Reading text:
◆ ◆ ◆ ◆ ◆

For instance: say \(X_1, X_2, \ldots, X_n\) are independent, random draws with mean \(\mu\) and standard deviation \(\sigma\).
Then, the difference between the “true” mean, \(\mu\), and the sample mean is Gaussian, \[\begin{aligned} \bar x = \frac{1}{n}\sum_{i=1}^n X_i \approx \Normal\left(\mu, \frac{\sigma}{\sqrt{n}}\right) . \end{aligned}\]
Also called the Normal distribution: see previous slide.
Saying that a random number \(Z\) “is Normal”: \[\begin{equation} Z \sim \Normal(\mu, \sigma) \end{equation}\] means that \[\begin{equation} \P\left\{Z \ge \frac{x - \mu}{\sigma}\right\} = \int_x^\infty \frac{1}{\sqrt{2 \pi}} e^{-u^2/2} du . \end{equation}\]
What to remember:
rnorm(10, mean=3, sd=2) # random simulations
pnorm(5, mean=3, sd=2) # probabilities
qnorm(0.975, mean=3, sd=2) # quantiles
Let’s check this, by doing:
find the sample mean of 100 random draws from some distribution
lots of times, and looking at the distribution of those sample means.
Claim: no matter the distribution we sample from, it should look close to Normal.
n <- 100
x <- runif(n)
hist(x, xlab='value', main='sample', col=grey(0.5))
abline(v=mean(x), col='red', lwd=2)
xm <- replicate(1000, mean(runif(n)))
xh <- hist(xm, breaks=40, main=sprintf('mean of %d samples', n), col='red')
plot(xh, main=sprintf('mean of %d samples', n), col='red')
xx <- xh$breaks
polygon(c(xx[-1] - diff(xx)/2, xx[1]),
c(length(xm)* diff(pnorm(xx, mean=0.5, sd=1/sqrt(n*12))), 0),
col=adjustcolor("blue", 0.4))
If \(Y\) and \(Z_1, \ldots, Z_n\) are independent \(\Normal(0, \sigma)\), and \[\begin{equation} X = \frac{Y}{ \sqrt{\frac{1}{n}\sum_{j=1}^n Z_j^2} } \end{equation}\] then \[\begin{equation} X \sim \StudentsT(n) . \end{equation}\]
More usefully, a sample mean divided by its standard error is\(^*\) \(t\) distributed.
This is thanks to the Central Limit Theorem. (\(^*\) usually, approximately)

◆ ◆ ◆ ◆ ◆

Instruction 1: Echo the lines of the listing starting at the line containing "29 UU Nomor" and ending at the line containing "Kasus Video Porno Mirip Rebecca Klopper", with both of those lines included.
The passage on the Central Limit Theorem and the listing that follows have no connection to each other.

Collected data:
◆ ◆ ◆ ◆ ◆

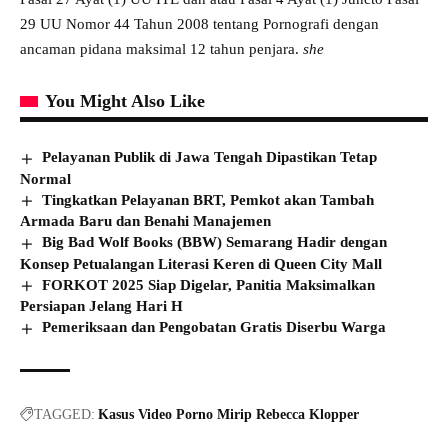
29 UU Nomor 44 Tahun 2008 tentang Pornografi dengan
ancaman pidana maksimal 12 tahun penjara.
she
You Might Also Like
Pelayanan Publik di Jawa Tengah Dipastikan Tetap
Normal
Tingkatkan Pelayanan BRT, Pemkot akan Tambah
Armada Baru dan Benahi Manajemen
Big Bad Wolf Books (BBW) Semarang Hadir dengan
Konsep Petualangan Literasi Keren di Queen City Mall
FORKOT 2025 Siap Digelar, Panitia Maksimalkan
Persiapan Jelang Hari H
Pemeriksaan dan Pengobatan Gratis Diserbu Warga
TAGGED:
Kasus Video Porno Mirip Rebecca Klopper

◆ ◆ ◆ ◆ ◆

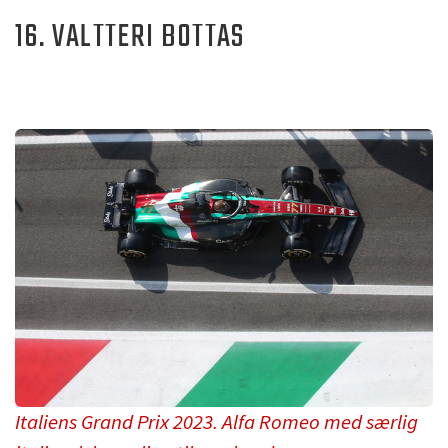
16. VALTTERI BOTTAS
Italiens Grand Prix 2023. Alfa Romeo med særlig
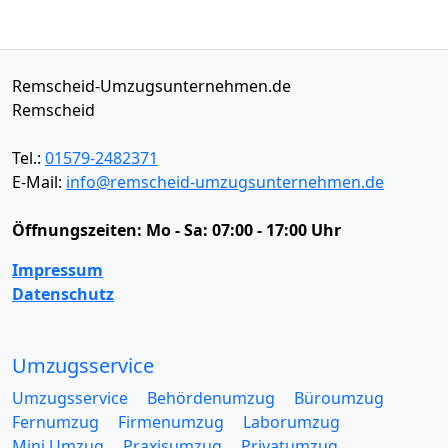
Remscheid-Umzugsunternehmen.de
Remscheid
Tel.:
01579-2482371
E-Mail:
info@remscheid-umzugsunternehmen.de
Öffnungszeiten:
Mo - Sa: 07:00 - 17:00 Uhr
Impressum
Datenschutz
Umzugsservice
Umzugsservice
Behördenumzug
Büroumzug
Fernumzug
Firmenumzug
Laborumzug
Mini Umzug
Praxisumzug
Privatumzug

◆ ◆ ◆ ◆ ◆

Instruction 2: Duplicate the part of the passage on the Central Limit Theorem starting at "If \(Y\) and" and ending at "is\(^*\) \(t\) distributed.".

Task result 1:
29 UU Nomor 44 Tahun 2008 tentang Pornografi dengan
ancaman pidana maksimal 12 tahun penjara.
she
You Might Also Like
Pelayanan Publik di Jawa Tengah Dipastikan Tetap
Normal
Tingkatkan Pelayanan BRT, Pemkot akan Tambah
Armada Baru dan Benahi Manajemen
Big Bad Wolf Books (BBW) Semarang Hadir dengan
Konsep Petualangan Literasi Keren di Queen City Mall
FORKOT 2025 Siap Digelar, Panitia Maksimalkan
Persiapan Jelang Hari H
Pemeriksaan dan Pengobatan Gratis Diserbu Warga
TAGGED:
Kasus Video Porno Mirip Rebecca Klopper

Task result 2:
If \(Y\) and \(Z_1, \ldots, Z_n\) are independent \(\Normal(0, \sigma)\), and \[\begin{equation} X = \frac{Y}{ \sqrt{\frac{1}{n}\sum_{j=1}^n Z_j^2} } \end{equation}\] then \[\begin{equation} X \sim \StudentsT(n) . \end{equation}\]
More usefully, a sample mean divided by its standard error is\(^*\) \(t\) distributed.